Collect every line in the material below that contains the word "Turun", and copy each one.

[Rendered chart images]
"""
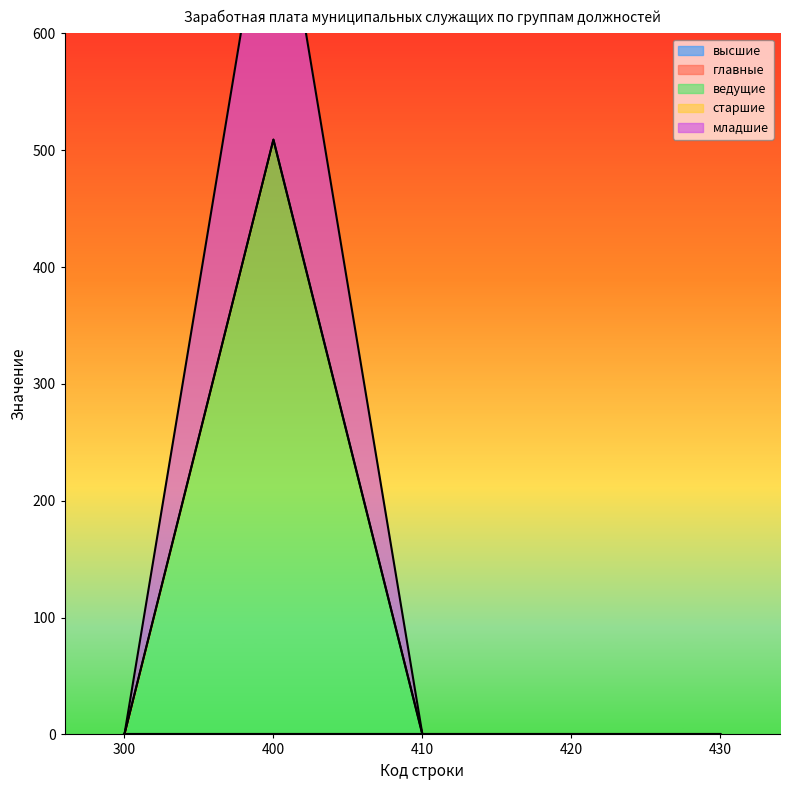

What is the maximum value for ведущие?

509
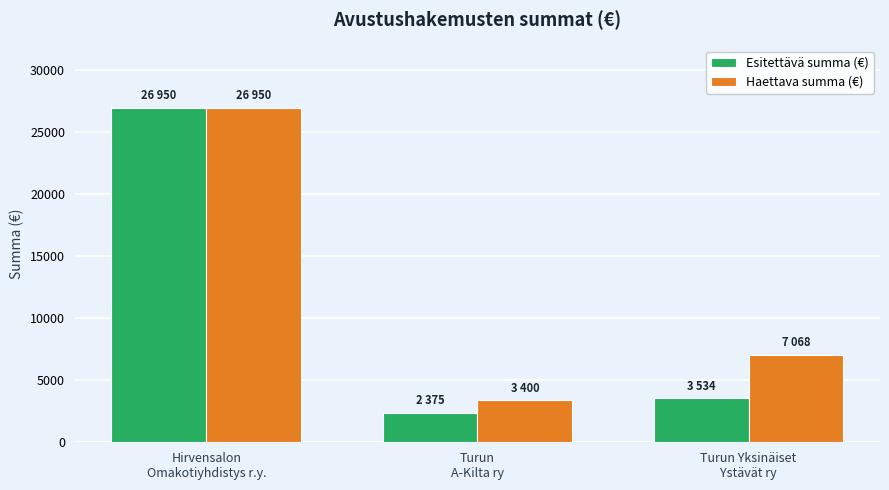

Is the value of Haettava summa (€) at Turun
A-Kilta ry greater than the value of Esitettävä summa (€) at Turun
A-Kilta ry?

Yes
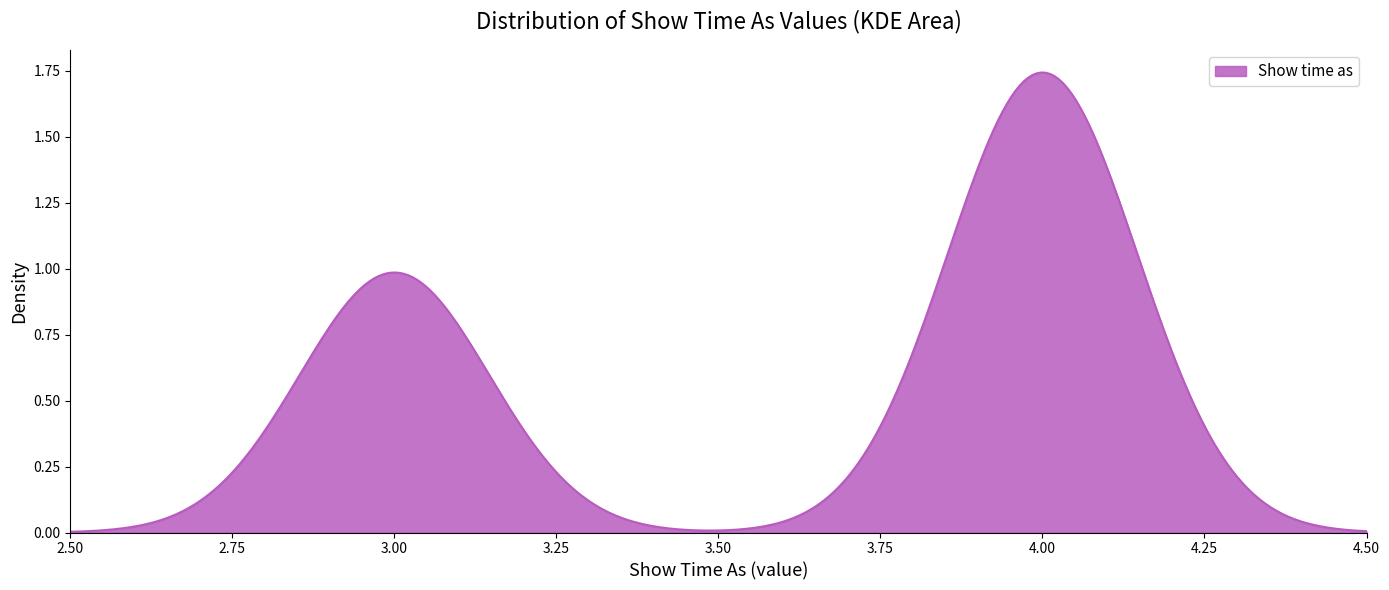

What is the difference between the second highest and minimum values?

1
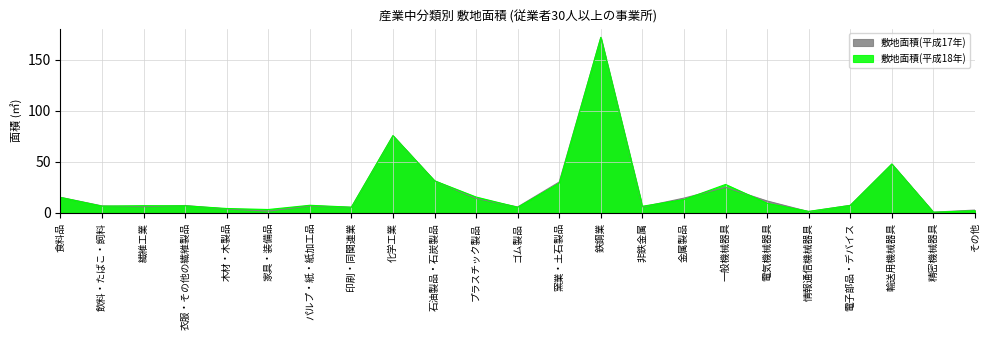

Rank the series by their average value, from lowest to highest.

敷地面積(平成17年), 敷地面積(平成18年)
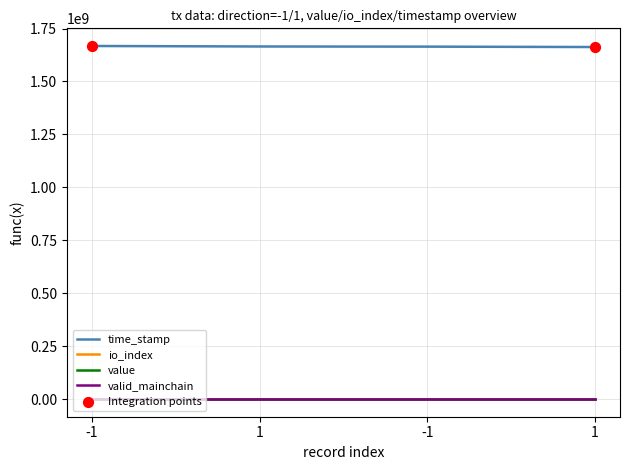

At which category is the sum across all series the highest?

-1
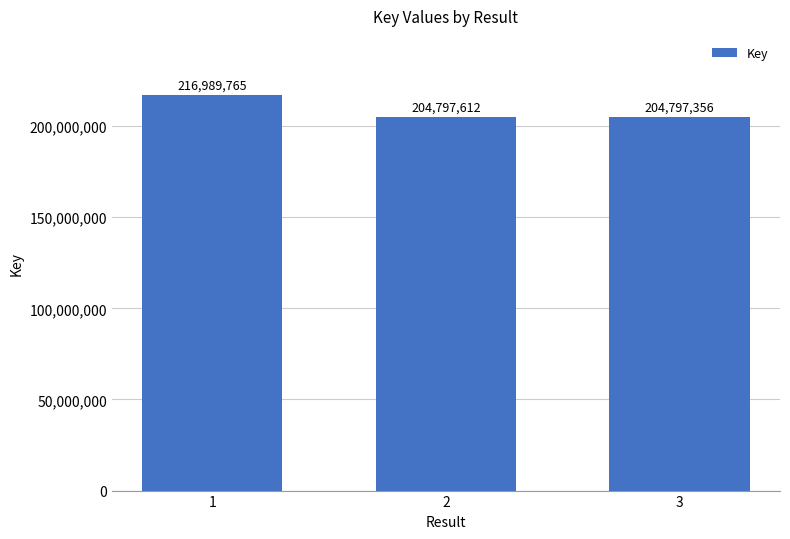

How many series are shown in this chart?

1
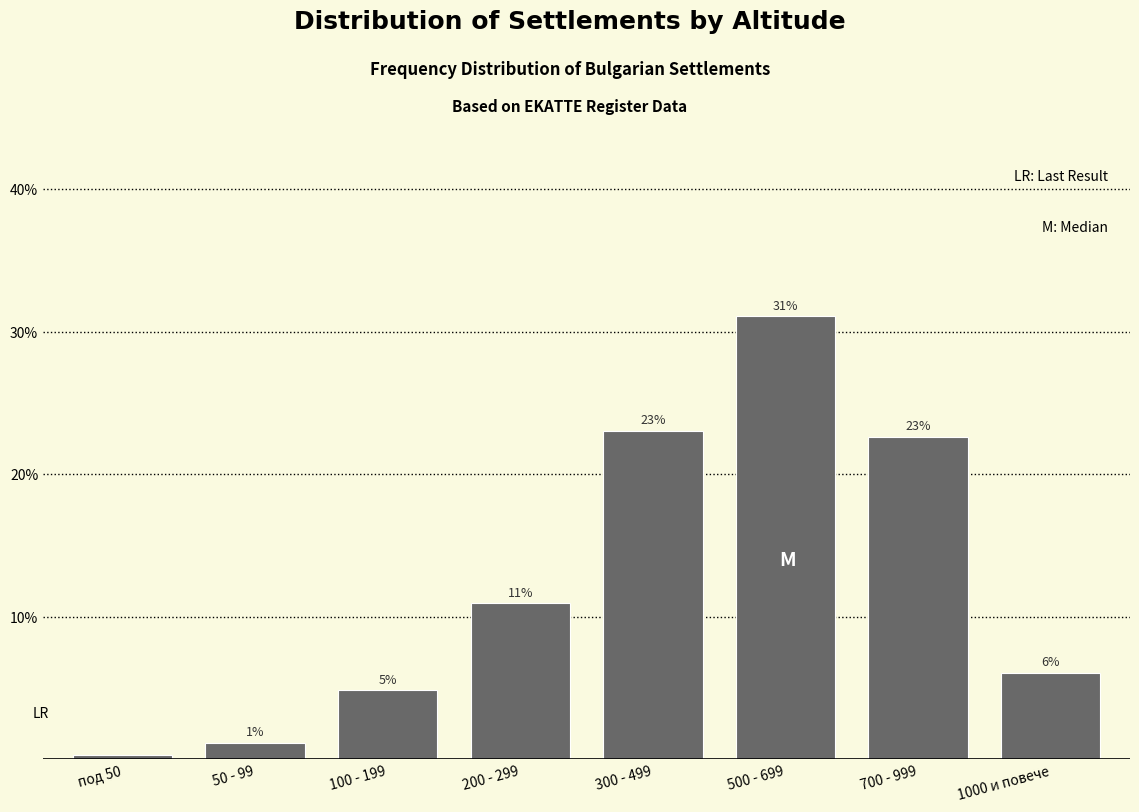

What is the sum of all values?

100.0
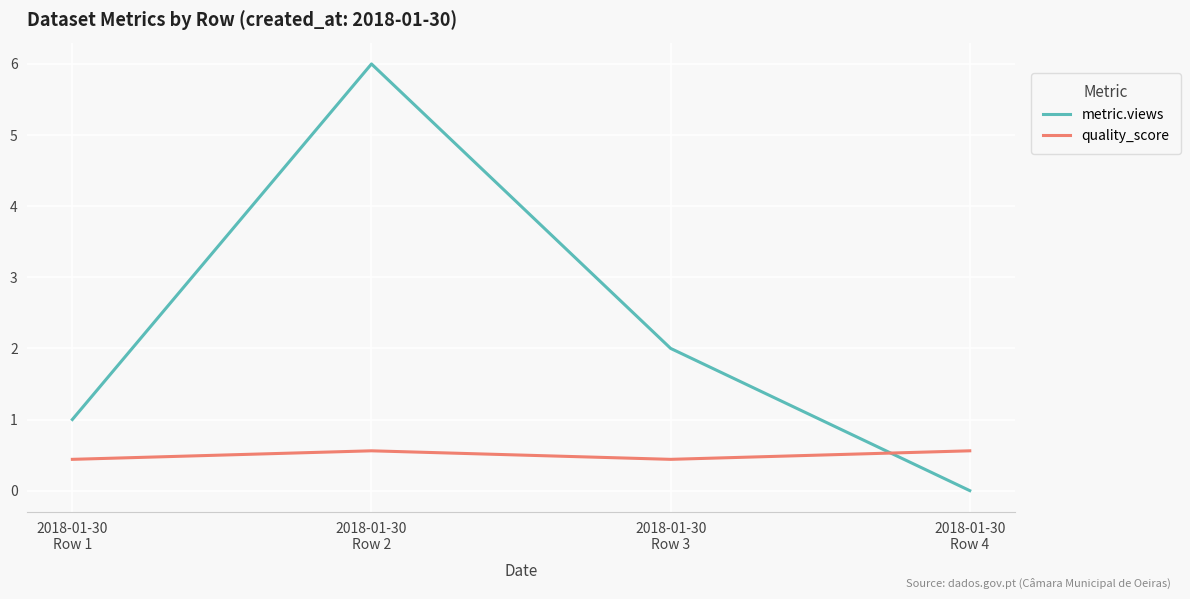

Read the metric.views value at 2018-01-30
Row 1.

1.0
"""
- The completed task:
Is the value of Haettava summa (€) at Turun
A-Kilta ry greater than the value of Esitettävä summa (€) at Turun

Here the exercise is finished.